学校だより

冨岡 尚生

日本語には自然や季節に関する語彙が多いです。

雨なら「春雨」「梅雨」「夕立」「氷雨」など、一説には雨の呼び名だけで400語以上あるとも言われています。

それは雨の降り方ばかりでなく、まわりの情景まで連想させるもので、とても情緒的です。

また、「入道雲」といえば夏。「鶯」といえば春の季語というように、和歌や俳句には季語があり、手紙は時候の挨拶から始まります。

生活の中で季節感を大切にする心が、日本語の文化的背景になっていることが分かります。

他にも、日本語には外国語であまりみられない特徴があります。

例えば、「しとしと」「ぶるぶる」「きらきら」といった擬音語や擬態語。

擬音語とは、物音や動物の鳴き声など、人間の発声器官以外のものから出た音を人間の音声で模倣したもの。

擬態語は物事の状態や心の動きを表す言葉の事です。

これらの語彙が豊富であることが、日本語の大きな特徴の一つです。

日本語を使っている人々にとっては、体にしみついたといっても良いほど、ごく普通の表現だと思います。

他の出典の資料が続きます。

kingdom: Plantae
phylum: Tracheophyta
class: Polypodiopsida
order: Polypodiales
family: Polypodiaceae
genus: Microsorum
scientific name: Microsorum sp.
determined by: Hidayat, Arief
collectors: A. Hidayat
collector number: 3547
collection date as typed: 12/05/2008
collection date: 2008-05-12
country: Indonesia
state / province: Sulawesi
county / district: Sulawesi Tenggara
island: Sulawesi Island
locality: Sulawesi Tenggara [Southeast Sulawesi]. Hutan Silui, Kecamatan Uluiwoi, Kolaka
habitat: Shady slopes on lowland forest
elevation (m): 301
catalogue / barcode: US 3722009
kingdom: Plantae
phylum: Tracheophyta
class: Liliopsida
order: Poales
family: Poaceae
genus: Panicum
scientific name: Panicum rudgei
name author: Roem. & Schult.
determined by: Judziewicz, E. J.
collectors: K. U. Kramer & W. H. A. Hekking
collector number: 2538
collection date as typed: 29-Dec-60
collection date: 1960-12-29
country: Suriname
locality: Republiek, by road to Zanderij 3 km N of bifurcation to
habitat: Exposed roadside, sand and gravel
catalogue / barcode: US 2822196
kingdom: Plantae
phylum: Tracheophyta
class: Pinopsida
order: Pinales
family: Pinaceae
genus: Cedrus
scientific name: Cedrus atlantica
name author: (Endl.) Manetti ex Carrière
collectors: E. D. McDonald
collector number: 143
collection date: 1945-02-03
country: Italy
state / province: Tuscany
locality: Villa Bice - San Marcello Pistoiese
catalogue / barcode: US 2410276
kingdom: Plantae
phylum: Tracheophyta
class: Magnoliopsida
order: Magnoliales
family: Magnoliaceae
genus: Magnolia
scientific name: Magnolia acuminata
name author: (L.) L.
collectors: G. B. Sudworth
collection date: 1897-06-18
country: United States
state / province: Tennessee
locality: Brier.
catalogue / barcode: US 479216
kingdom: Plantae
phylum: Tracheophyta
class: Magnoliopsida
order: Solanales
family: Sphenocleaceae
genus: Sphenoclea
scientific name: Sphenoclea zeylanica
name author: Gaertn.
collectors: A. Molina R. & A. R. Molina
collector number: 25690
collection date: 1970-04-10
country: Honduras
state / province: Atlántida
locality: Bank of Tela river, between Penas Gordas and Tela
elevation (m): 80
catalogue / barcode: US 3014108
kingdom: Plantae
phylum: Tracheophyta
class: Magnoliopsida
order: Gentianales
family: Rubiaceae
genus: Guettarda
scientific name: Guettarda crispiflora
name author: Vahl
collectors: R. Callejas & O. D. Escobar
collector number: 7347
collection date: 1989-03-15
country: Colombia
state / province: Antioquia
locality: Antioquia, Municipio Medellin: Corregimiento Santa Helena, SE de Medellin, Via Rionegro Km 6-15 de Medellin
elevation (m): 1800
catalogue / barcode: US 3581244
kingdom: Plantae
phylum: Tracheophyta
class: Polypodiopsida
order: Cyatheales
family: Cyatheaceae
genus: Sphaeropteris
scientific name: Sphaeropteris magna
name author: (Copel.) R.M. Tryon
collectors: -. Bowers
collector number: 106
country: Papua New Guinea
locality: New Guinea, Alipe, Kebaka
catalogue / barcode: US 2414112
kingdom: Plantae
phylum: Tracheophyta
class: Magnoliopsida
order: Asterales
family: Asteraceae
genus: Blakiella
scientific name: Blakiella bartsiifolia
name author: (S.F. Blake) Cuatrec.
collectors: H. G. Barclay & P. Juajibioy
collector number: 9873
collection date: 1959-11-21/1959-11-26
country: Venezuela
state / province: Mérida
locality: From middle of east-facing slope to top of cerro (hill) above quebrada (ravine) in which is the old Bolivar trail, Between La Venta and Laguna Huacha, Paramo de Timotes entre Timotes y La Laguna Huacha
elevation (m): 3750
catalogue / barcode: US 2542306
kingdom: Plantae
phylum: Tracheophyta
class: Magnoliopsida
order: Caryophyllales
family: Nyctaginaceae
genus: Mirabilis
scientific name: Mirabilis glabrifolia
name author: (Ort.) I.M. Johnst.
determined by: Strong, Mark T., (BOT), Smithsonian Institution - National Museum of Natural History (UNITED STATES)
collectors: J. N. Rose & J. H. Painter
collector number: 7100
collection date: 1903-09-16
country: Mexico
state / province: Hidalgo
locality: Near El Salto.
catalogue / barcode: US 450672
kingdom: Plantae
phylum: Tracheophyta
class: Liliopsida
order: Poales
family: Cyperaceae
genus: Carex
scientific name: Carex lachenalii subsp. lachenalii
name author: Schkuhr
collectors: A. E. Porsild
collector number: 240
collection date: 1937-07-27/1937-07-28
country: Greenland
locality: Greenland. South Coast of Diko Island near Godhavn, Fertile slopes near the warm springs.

このオノマトペ(onomatopoeia)と言われるこれらの言葉は、教科書にもたくさん登場します。

小学校の国語の教科書を読みながら、ある歌詞を口ずさみました。

「どんぐりころころ どんぶりこ」。

もし「ころころ」が「ごろごろ」だったらどうだろう。

「のろのろ」だったらどうだろう。

バンクーバーの子どもたちは、どんな反応を表してくれるのだろう。

言葉は思考や創造を促します。

楽しい言語活動をご家庭でも行ってみてください。